* **Given data**
════

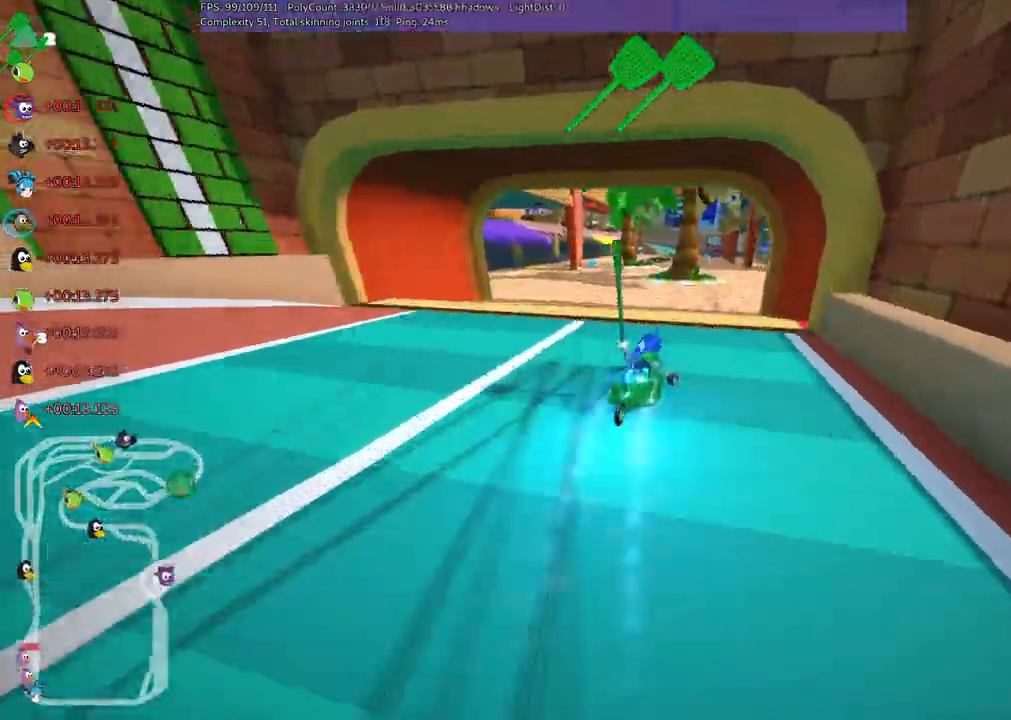
{"keys": ["up"], "events": [[67, "m", "up"], [117, "right", "up"]]}
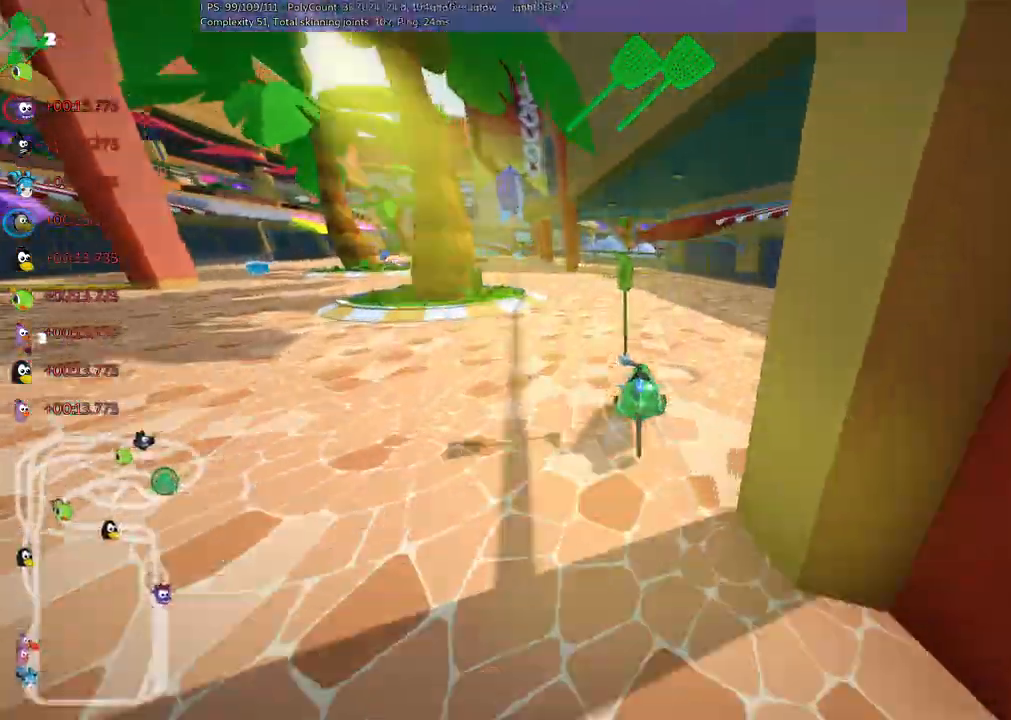
{"keys": ["up"]}
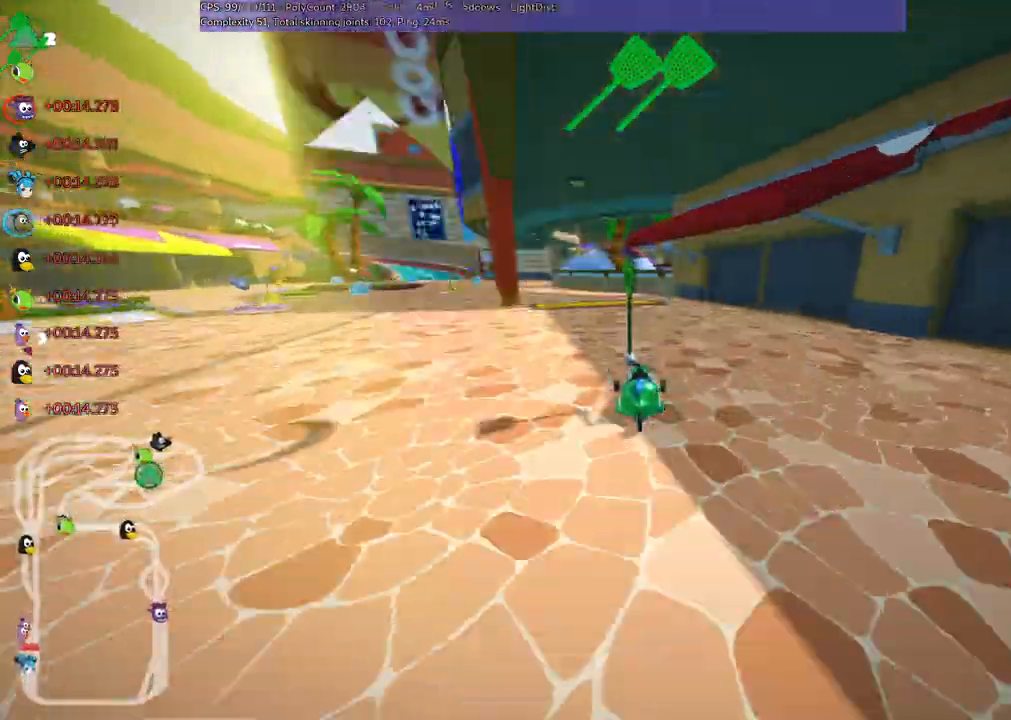
{"keys": ["left", "up"], "events": [[50, "left", "down"], [50, "m", "down"], [233, "m", "up"]]}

════

* **To do**
Whenever the word "events" appears in a line of the data above, that line counts. Say how many lines count, and nothing more.

* **Answer box**
2